Dominique VAN COTTHEM, Réparer nos silences, Genèse, 272 p., 22,50 € / ePub : 13,99 €, ISBN : 9782382010228
Enfant abandonné à la naissance, Ludovic a vécu en institution jusqu’à son accueil dans la famille de Laura et Christian, en qui il trouve un port d’attache où se reconstruire tant bien que mal. Narrateur principal, il nous apparaît alors que la police vient d’annoncer le meurtre de son père adoptif, abattu à bout portant dans les toilettes d’une station-service. Pour la famille de ce transporteur routier sans histoires, le séisme est total. La police émet l’hypothèse d’un règlement de comptes lié à un trafic, mais elle piétine faute d’indices.
Chez Ludovic, qui a dû lutter contre ses angoisses liées à l’abandon, le malheur qui survient ranime d’anciens démons. Déboulent en lui des séquences de sa vie d’enfant placé dans une institution douteuse, où les petits pensionnaires subissaient le comportement abusif des adultes auxquels ils étaient confiés. Brimades, privations, punitions physiques et abus sexuels étaient constants et d’une rare perversité. En marge de l’enquête, ces souvenirs douloureux se rappellent à lui avec acuité, d’autant qu’il ne s’en est jamais ouvert à personne. La violence de cette petite enfance piétinée offre un plein contraste avec la chaleur de sa famille d’accueil et le soin mis par ses parents adoptifs à le soutenir dans ses projets d’avenir. Aujourd’hui, il est mécanicien automobile et il tient à se montrer digne de la générosité et de l’attention dont il a bénéficié. En amour, il peine à s’engager, mais sa récente relation avec Constance lui a ouvert de perspectives de bonheur. Aussi, quand il décide de laisser là son métier pour entrer dans la police, son entourage est-il perplexe. Lui seul sait où il veut en venir et sa détermination sera totale, devenant le fil rouge de la suite du roman dont on se gardera de dire plus.
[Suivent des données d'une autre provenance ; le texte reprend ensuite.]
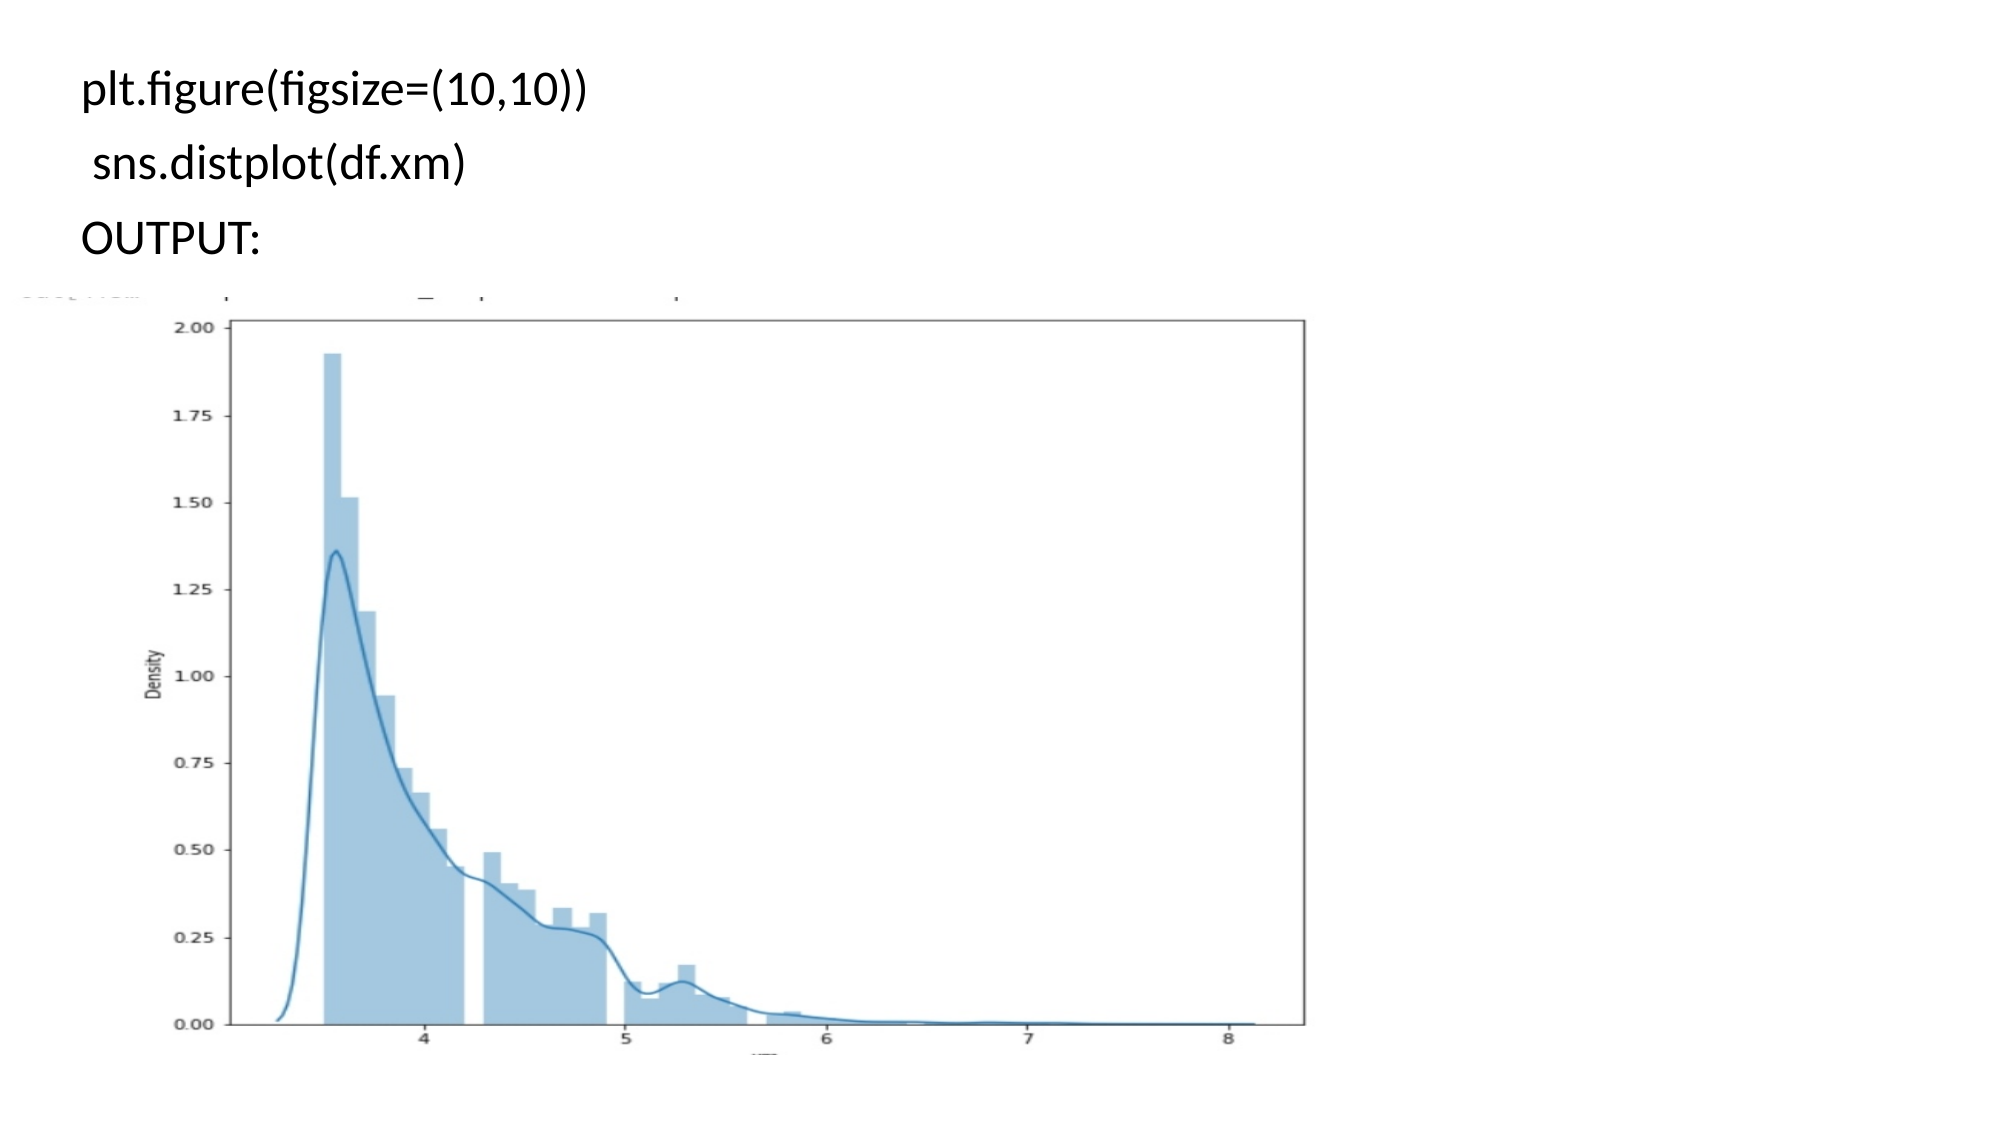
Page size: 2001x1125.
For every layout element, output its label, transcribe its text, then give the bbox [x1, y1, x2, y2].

Dominique Van Cotthem manie l’intrigue avec talent. Une fois de plus, comme dans ses deux premiers romans, elle dénoue les fils des vieilles blessures, dénonçant les pouvoirs pris sur autrui qui détruisent et enferment. La chance de Ludovic, c’est la force qu’il trouve auprès de sa famille d’adoption et de Constance. Entre tous, s’impose à nous le personnage de Laura, une mère courage qui force le respect et dont l’amour inconditionnel vient à bout de tout. Tout en trempant sa plume dans le sang noir des bassesses humaines, ainsi que savent le faire les thrillers les plus durs, Réparer nos silences nous offre ainsi de beaux moments d’espoir et de chaude solidarité, proposant de ce fait un cocktail plutôt rare et ma foi bien plaisant. Comme dans Le sang d’un autre (2017) et Adèle (2022, l’autrice prend le soin de situer la narration dans des lieux qui nous sont proches, ici dans la région de Liège, pour dérouler une narration tout à la fois intense, intime et profondément humaine.